→ **PROBLEM TO SOLVE**:
Please set down only the lines running from the one with "vfov_deg: 58.8" through the last line of the entries, exactly as written and without any pictures.

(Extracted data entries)
=-=-=-=-=

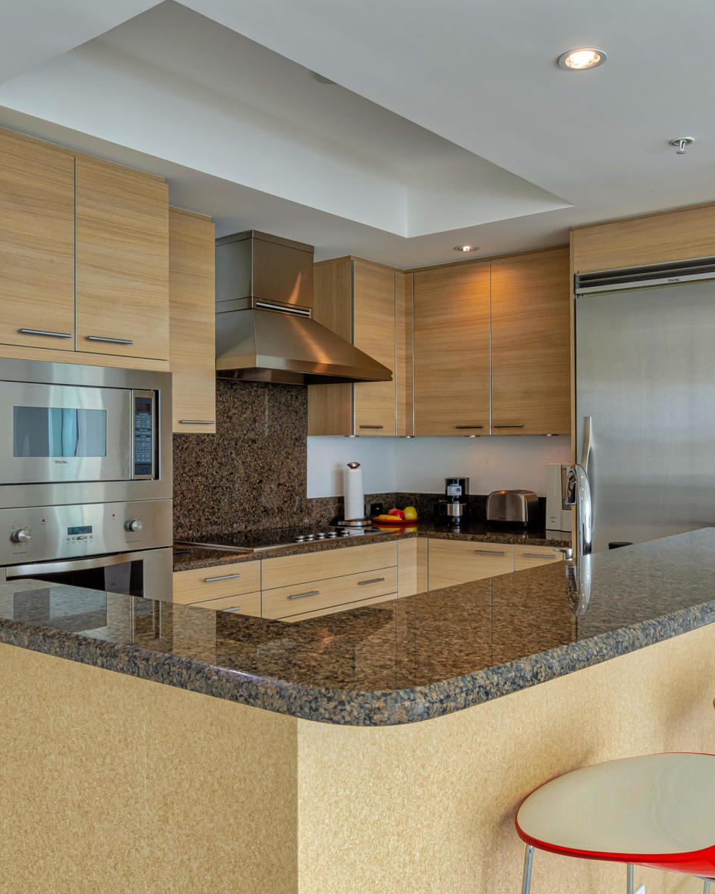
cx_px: 413
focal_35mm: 30
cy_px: 449
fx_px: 793
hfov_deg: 48.3
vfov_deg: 58.8
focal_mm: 14
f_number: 10
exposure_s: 1/80
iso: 100
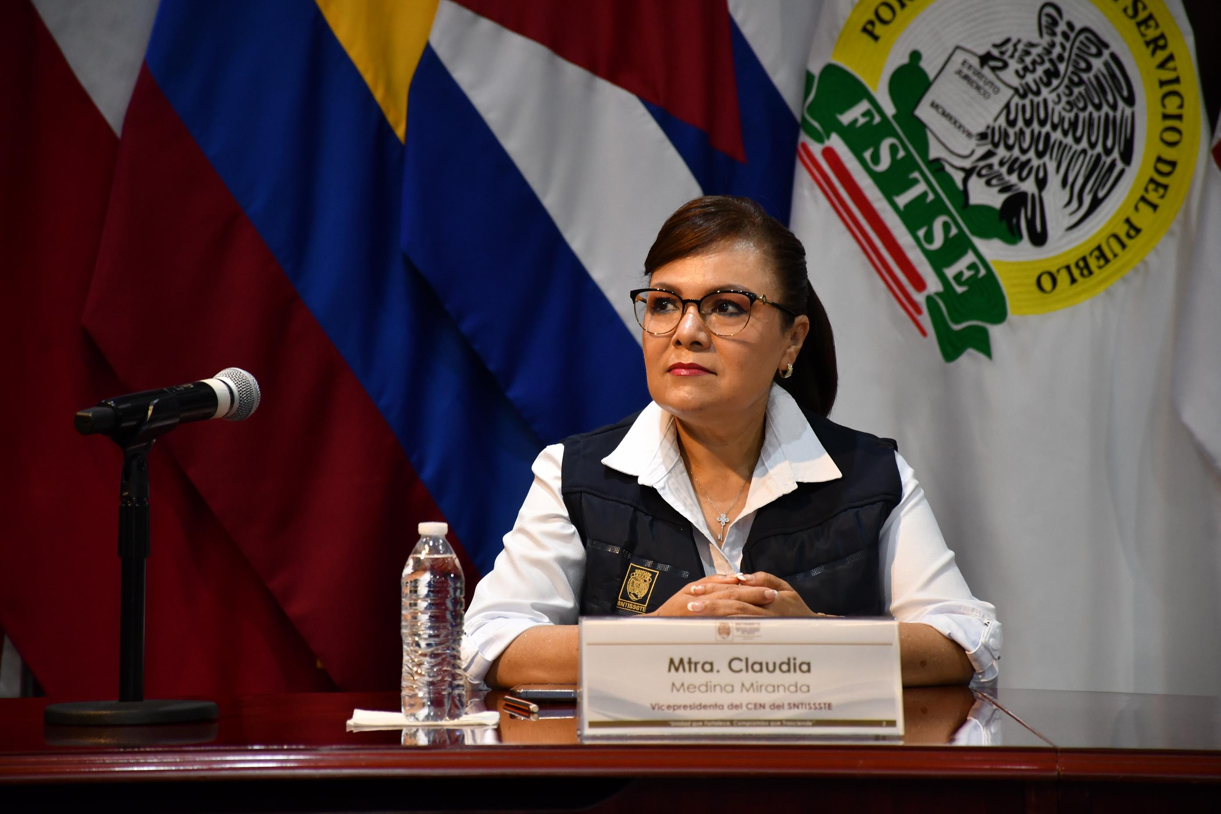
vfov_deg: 6.5
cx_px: 610
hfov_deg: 9.8
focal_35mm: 210
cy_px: 407
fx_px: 7122
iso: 1000
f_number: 5.6
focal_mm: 140
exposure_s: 1/100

=-=-=-=-=

→ **WRITTEN RESPONSE**:
vfov_deg: 58.8
focal_mm: 14
f_number: 10
exposure_s: 1/80
iso: 100
vfov_deg: 6.5
cx_px: 610
hfov_deg: 9.8
focal_35mm: 210
cy_px: 407
fx_px: 7122
iso: 1000
f_number: 5.6
focal_mm: 140
exposure_s: 1/100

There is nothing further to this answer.